━━ Dataset entries
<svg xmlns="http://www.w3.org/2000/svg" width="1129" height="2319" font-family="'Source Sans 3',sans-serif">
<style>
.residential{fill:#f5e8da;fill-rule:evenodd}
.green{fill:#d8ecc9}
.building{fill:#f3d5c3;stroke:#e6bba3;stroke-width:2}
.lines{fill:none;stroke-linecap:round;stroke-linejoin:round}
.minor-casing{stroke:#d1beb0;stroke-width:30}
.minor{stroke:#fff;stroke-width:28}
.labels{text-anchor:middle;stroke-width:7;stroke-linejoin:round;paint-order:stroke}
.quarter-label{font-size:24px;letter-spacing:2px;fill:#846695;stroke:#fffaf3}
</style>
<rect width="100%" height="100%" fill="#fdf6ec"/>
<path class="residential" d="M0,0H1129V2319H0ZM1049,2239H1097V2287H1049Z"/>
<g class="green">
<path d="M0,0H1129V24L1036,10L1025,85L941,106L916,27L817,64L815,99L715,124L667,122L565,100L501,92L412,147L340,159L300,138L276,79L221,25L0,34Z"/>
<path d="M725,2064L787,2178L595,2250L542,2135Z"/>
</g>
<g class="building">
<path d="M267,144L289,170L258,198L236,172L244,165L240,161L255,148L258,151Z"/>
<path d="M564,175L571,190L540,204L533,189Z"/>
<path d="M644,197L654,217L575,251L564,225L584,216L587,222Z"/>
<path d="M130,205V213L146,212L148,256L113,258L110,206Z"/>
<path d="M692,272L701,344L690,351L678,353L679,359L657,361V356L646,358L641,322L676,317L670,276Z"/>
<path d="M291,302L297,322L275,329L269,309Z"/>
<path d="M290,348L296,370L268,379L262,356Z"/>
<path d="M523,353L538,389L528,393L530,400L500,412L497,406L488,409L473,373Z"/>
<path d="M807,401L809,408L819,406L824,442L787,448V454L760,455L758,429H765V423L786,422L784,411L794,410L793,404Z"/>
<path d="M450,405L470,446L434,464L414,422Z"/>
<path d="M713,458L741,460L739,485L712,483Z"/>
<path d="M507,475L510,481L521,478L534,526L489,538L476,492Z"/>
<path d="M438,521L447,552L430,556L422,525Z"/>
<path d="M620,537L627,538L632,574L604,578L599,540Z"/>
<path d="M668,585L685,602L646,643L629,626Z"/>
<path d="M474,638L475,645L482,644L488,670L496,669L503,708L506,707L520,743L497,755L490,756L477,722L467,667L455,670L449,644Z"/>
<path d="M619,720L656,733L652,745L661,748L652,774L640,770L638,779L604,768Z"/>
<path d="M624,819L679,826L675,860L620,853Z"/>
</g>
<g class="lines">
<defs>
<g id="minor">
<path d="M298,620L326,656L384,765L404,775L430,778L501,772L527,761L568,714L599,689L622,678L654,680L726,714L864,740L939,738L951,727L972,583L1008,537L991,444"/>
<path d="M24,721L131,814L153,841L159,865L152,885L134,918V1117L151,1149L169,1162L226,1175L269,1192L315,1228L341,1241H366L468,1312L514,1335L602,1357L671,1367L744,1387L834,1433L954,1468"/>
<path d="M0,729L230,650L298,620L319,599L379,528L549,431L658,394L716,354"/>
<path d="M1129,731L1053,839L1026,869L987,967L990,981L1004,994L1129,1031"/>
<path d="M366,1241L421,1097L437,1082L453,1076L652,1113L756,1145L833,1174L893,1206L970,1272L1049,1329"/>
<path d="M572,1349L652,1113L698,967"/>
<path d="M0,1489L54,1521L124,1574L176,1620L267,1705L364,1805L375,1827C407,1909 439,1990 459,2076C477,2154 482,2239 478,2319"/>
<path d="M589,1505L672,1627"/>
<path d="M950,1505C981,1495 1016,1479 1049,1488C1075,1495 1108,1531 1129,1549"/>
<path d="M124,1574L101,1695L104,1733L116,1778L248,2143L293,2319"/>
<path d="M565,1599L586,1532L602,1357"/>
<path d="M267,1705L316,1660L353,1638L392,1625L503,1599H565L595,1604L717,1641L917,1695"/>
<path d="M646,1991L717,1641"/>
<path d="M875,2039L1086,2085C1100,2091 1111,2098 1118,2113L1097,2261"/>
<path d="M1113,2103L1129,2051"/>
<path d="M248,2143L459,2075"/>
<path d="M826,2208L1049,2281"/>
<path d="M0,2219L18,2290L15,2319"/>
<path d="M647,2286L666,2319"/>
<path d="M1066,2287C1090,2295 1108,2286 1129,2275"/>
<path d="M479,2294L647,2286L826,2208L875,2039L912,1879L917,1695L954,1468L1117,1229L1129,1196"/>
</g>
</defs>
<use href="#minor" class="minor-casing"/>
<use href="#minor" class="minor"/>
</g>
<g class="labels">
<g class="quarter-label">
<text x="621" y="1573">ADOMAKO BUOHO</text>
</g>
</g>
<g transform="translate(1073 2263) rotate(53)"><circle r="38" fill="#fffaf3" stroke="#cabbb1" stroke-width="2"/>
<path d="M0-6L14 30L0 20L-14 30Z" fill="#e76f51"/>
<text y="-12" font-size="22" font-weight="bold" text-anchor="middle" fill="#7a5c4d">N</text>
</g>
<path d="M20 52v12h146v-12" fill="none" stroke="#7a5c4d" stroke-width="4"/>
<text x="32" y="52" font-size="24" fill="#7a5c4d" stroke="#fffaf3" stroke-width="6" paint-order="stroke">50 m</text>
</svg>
━━━━
Task objective: Filter the data above by the word "lines" and copy every line that matches.

Problem solution:
.lines{fill:none;stroke-linecap:round;stroke-linejoin:round}
<g class="lines">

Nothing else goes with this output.